Disney+: »The Dropout«
© 2021 Hulu
Auf dem Papier klingt die Idee so gut, dass man an ihr Scheitern kaum glauben mag. Die damals 19-jährige Elizabeth Holmes gründete 2003 das Unternehmen Theranos, um ein ambulantes Gerät zu entwickeln, mit dem sich preisgünstig und praktisch Bluttests durchführen lassen. Keine aufwendigen Arztbesuche, keine teuren Labore, kein zeitfressender Informationsaustausch zwischen Arzt, Labor und Patient. Wer würde nicht darauf anspringen? Kein Wunder also, dass es Holmes gelang, das nötige Investitionskapital aufzutreiben. Das größere Wunder war, dass es zwölf lange Jahre dauerte, bis an die Öffentlichkeit kam, dass Theranos noch 2015 weit davon entfernt war, das beworbene Gerät überhaupt zu bauen. Der Wert der Firma stand da noch bei neun Milliarden US-Dollar. Kaum ein Jahr später korrigierte Forbes seine Schätzung des persönlichen Vermögens von Holmes – auf null.

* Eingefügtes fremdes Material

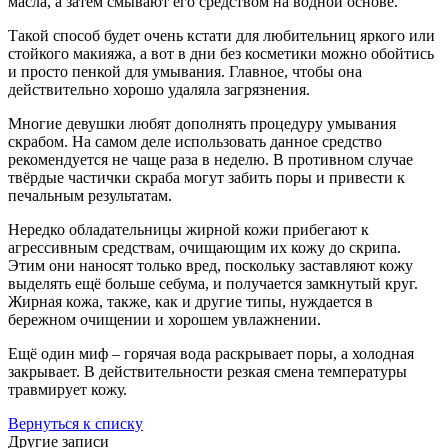
масла, а затем смывают его средством на водной основе.
Такой способ будет очень кстати для любительниц яркого или
стойкого макияжа, а вот в дни без косметики можно обойтись
и просто пенкой для умывания. Главное, чтобы она
действительно хорошо удаляла загрязнения.
Многие девушки любят дополнять процедуру умывания
скрабом. На самом деле использовать данное средство
рекомендуется не чаще раза в неделю. В противном случае
твёрдые частички скраба могут забить поры и привести к
печальным результатам.
Нередко обладательницы жирной кожи прибегают к
агрессивным средствам, очищающим их кожу до скрипа.
Этим они наносят только вред, поскольку заставляют кожу
выделять ещё больше себума, и получается замкнутый круг.
Жирная кожа, также, как и другие типы, нуждается в
бережном очищении и хорошем увлажнении.
Ещё один миф – горячая вода раскрывает поры, а холодная
закрывает. В действительности резкая смена температуры
травмирует кожу.
Вернуться к списку
Другие записи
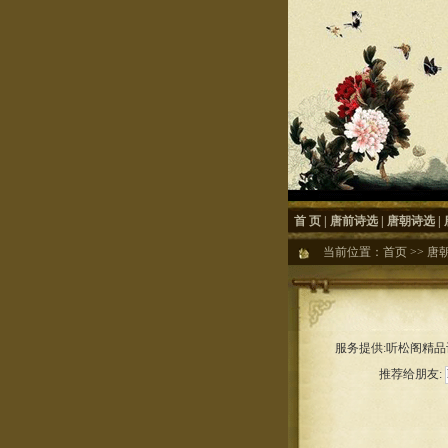
首 页
|
唐前诗选
|
唐朝诗选
|
当前位置：
首页
>>
唐
服务提供:听松阁精品诗
推荐给朋友:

»Aufstieg und Fall« – in diesem Muster liegt eine quasiexistenzielle Spannung, mit der man wenig falsch machen kann. So ist an der Oberfläche nichts wirklich neu in »The Dropout«, der Serie über den Fall Theranos und Elizabeth Holmes. In der vermeintlichen Gegenwartsebene beantwortet eine konsternierte Holmes (Amanda Seyfried) die Fragen eines Staatsanwalts. Von da schneidet der Film immer wieder in die Chronologie der Geschichte: Da ist Elizabeth, die empfindsame Tochter, die miterleben muss, wie ihr Vater wegen einer Betrugsverwicklung der Firma, für die er arbeitet, alles verliert. Dann ist da Elizabeth, die nerdige Sprachstudentin, die in Peking ihre Mitstudenten dafür verachtet, dass sie untereinander noch englisch reden. Und da ist die alles kalkulierende Elizabeth, die vor dem Spiegel übt, wie man sich sozial kompatibel präsentiert: »Hey Leute, das sieht nach Spaß aus!«
Die besten Erklärungen für den unternehmerischen Erfolg, den diese alle gängigen Geschäftsklischees unterlaufende junge Frau hatte, liegen auf der Hand: Die Idee klang gut, Holmes konnte sie hervorragend in ein »Narrativ« verpacken, viele der Geldgeber hatten schlicht Angst, die große Gelegenheit zu verpassen – Was, wenn Theranos das neue Apple, Amazon, Google wäre? – und klopften sich zusätzlich auf den Rücken dafür, so aufgeschlossen zu sein, dass sie ihr Vertrauen in eine blonde junge Frau setzten, die ihr Studium in Stanford abgebrochen hatte und in Sprechweise und Kleidung – schwarzer Rollkragenpullover – Steve Jobs nachahmte.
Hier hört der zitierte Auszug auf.